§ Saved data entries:
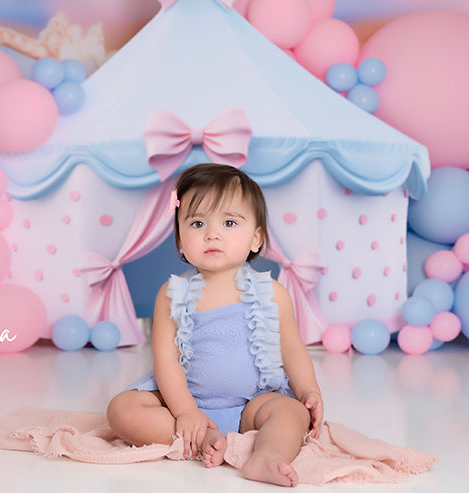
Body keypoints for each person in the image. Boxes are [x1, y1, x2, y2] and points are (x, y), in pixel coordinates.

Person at [106, 163, 323, 487]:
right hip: (185, 400)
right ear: (180, 241)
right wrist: (186, 411)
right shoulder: (171, 294)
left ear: (255, 238)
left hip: (252, 404)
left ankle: (267, 455)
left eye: (229, 222)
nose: (212, 233)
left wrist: (309, 391)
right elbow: (165, 361)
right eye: (197, 223)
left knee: (292, 413)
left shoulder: (272, 294)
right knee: (121, 410)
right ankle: (201, 437)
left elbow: (292, 350)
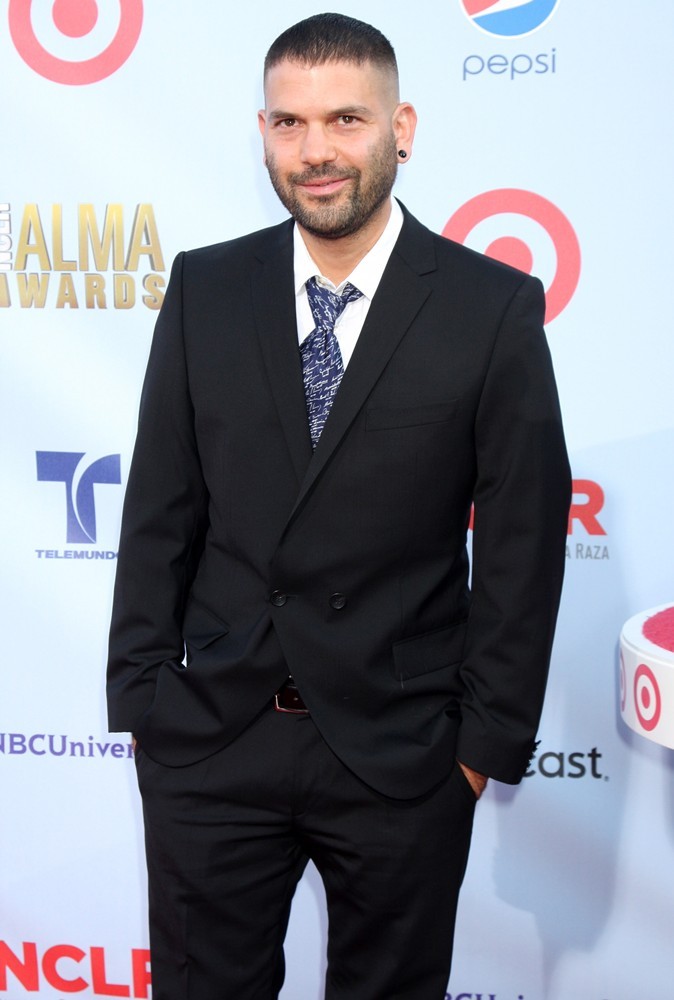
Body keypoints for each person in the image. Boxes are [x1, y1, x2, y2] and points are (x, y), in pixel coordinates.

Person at [107, 12, 571, 1000]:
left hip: (401, 757)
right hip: (214, 742)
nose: (315, 151)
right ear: (263, 131)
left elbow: (523, 549)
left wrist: (476, 756)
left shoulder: (489, 309)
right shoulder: (204, 289)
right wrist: (146, 706)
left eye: (345, 118)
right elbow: (158, 516)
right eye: (289, 123)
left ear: (400, 126)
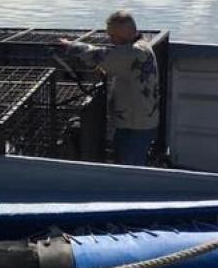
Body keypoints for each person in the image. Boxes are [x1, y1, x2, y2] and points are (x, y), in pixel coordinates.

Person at [58, 11, 159, 166]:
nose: (110, 39)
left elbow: (102, 55)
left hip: (135, 127)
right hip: (139, 121)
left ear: (123, 35)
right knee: (128, 163)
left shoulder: (135, 53)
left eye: (112, 35)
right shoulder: (143, 45)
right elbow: (123, 67)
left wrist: (70, 46)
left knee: (129, 171)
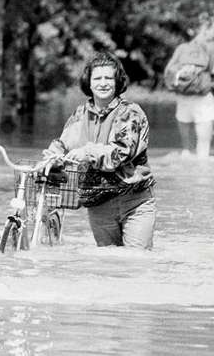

§ Your objective: Set down exactly, from the line that contains "left shoulder: (135, 53)" through the last line of the data, each line as it stands, and leave the pictures out.

§ Answer section:
left shoulder: (135, 53)
left eye: (112, 35)
right shoulder: (143, 45)
right elbow: (123, 67)
left wrist: (70, 46)
left knee: (129, 171)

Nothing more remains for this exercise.